We searched the Cochrane Central Register of Controlled Trials (CENTRAL), MEDLINE, EMBASE, Science Citation Index, ClinicalTrials.gov and the WHO ICTRP (World Health Organization International Clinical Trials Registry Platform) until September 2015. We also screened reference lists from included trials.

Selection criteria: 

Two review authors independently selected references for further assessment by going through all titles and abstracts. Further selection was based on review of full text articles for selected references.

Data collection and analysis: 

Two review authors independently extracted study data. We calculated the risk ratio (RR) with 95% confidence interval (CI) for binary outcomes, the mean difference (MD) or the standardised mean difference (SMD) with 95% CI for continuous outcomes and the hazard ratio (HR) for time-to-event outcomes. We performed meta-analyses where it was meaningful.

Main results: 

In total, 2794 participants were randomised in 13 trials included in this review. All the trials were at unclear or high risk of bias. One trial (which included 53 participants) did not contribute any data to this review. A total of 213 participants were excluded in the remaining trials after randomisation, leaving a total of 2528 randomised participants for analysis, with 1288 undergoing laparoscopic gastrectomy and 1240 undergoing open gastrectomy. All the participants were suitable for major surgery.

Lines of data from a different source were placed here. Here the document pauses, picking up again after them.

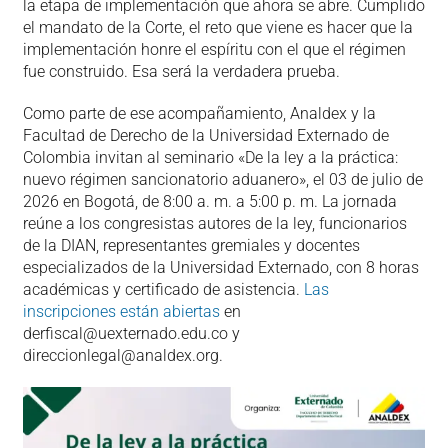
la etapa de implementación que ahora se abre. Cumplido
el mandato de la Corte, el reto que viene es hacer que la
implementación honre el espíritu con el que el régimen
fue construido. Esa será la verdadera prueba.
Como parte de ese acompañamiento, Analdex y la
Facultad de Derecho de la Universidad Externado de
Colombia invitan al seminario «De la ley a la práctica:
nuevo régimen sancionatorio aduanero», el 03 de julio de
2026 en Bogotá, de 8:00 a. m. a 5:00 p. m. La jornada
reúne a los congresistas autores de la ley, funcionarios
de la DIAN, representantes gremiales y docentes
especializados de la Universidad Externado, con 8 horas
académicas y certificado de asistencia.
Las
inscripciones están abiertas
en
derfiscal@uexternado.edu.co y
direccionlegal@analdex.org.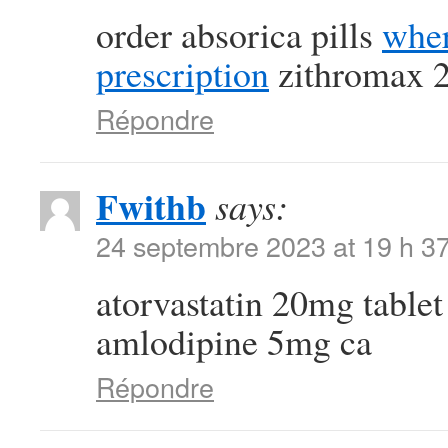
order absorica pills
wher
prescription
zithromax 
Répondre
Fwithb
says:
24 septembre 2023 at 19 h 3
atorvastatin 20mg table
amlodipine 5mg ca
Répondre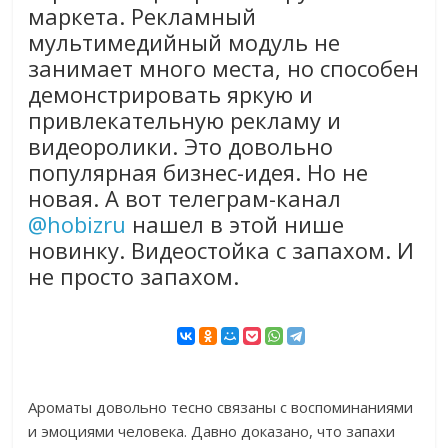
маркета. Рекламный
мультимедийный модуль не
занимает много места, но способен
демонстрировать яркую и
привлекательную рекламу и
видеоролики. Это довольно
популярная бизнес-идея. Но не
новая. А вот телеграм-канал
@hobizru
нашел в этой нише
новинку. Видеостойка с запахом. И
не просто запахом.
Ароматы довольно тесно связаны с воспоминаниями
и эмоциями человека. Давно доказано, что запахи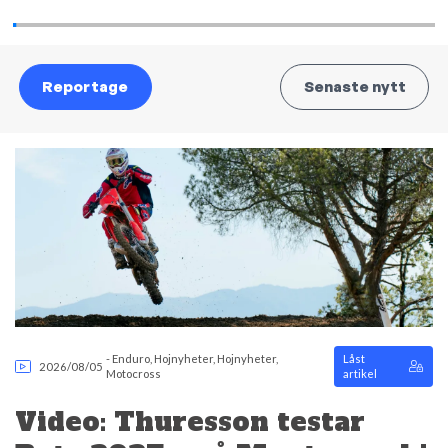
Reportage
Senaste nytt
-
Enduro
,
Hojnyheter
,
Hojnyheter
,
Låst
2026/08/05
Motocross
artikel
Video: Thuresson testar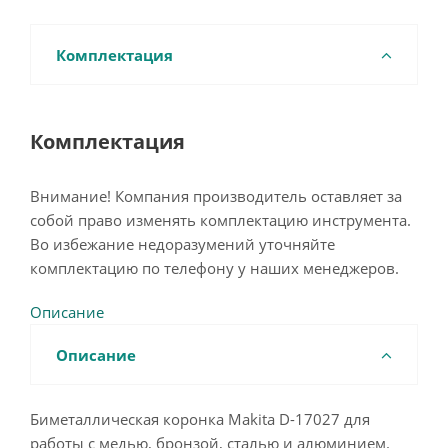
Комплектация
Комплектация
Внимание! Компания производитель оставляет за
собой право изменять комплектацию инструмента.
Во избежание недоразумений уточняйте
комплектацию по телефону у наших менеджеров.
Описание
Описание
Биметаллическая коронка Makita D-17027 для
работы с медью, бронзой, сталью и алюминием.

There was no difference in the proportion of participants who died within thirty days of treatment between laparoscopic gastrectomy (7/1188: adjusted proportion = 0.6% (based on meta-analysis)) and open gastrectomy (4/1447: 0.3%) (RR 1.60, 95% CI 0.50 to 5.10; risk difference 0.00, 95% CI -0.01 to 0.01; participants = 2335; studies = 11; I2 = 0%; low quality evidence). There were no events in either group for short-term recurrence (participants = 103; studies = 3), proportion requiring blood transfusion (participants = 66; studies = 2), and proportion with positive margins at histopathology (participants = 28; studies = 1). None of the trials reported health-related quality of life, time to return to normal activity or time to return to work. The differences in long-term mortality (HR 0.94, 95% CI 0.70 to 1.25; participants = 195; studies = 3; I2 = 0%; very low quality evidence), serious adverse events within three months (laparoscopic gastrectomy (7/216: adjusted proportion = 3.6%) versus open gastrectomy (13/216: 6%) (RR 0.60, 95% CI 0.27 to 1.34; participants = 432; studies = 8; I2 = 0%; very low quality evidence), long-term recurrence (HR 0.95, 95% CI 0.70 to 1.30; participants = 162; studies = 4; very low quality evidence), adverse events within three months (laparoscopic gastrectomy (204/268: adjusted proportion = 16.1%) versus open gastrectomy (253/1222: 20.7%) (RR 0.78, 95% CI 0.60 to 1.01; participants = 2490; studies = 11; I2 = 38%; very low quality evidence), quantity of perioperative blood transfused (SMD 0.05, 95% CI -0.27 to 0.38; participants = 143; studies = 2; I2 = 0%; very low quality evidence), length of hospital stay (MD -1.82 days, 95% CI -3.72 to 0.07; participants = 319; studies = 6; I2 = 83%; very low quality evidence), and number of lymph nodes harvested (MD -0.63, 95% CI -1.51 to 0.25; participants = 472; studies = 9; I2 = 40%; very low quality evidence) were imprecise. There was no alteration in the interpretation of the results in any of the subgroups.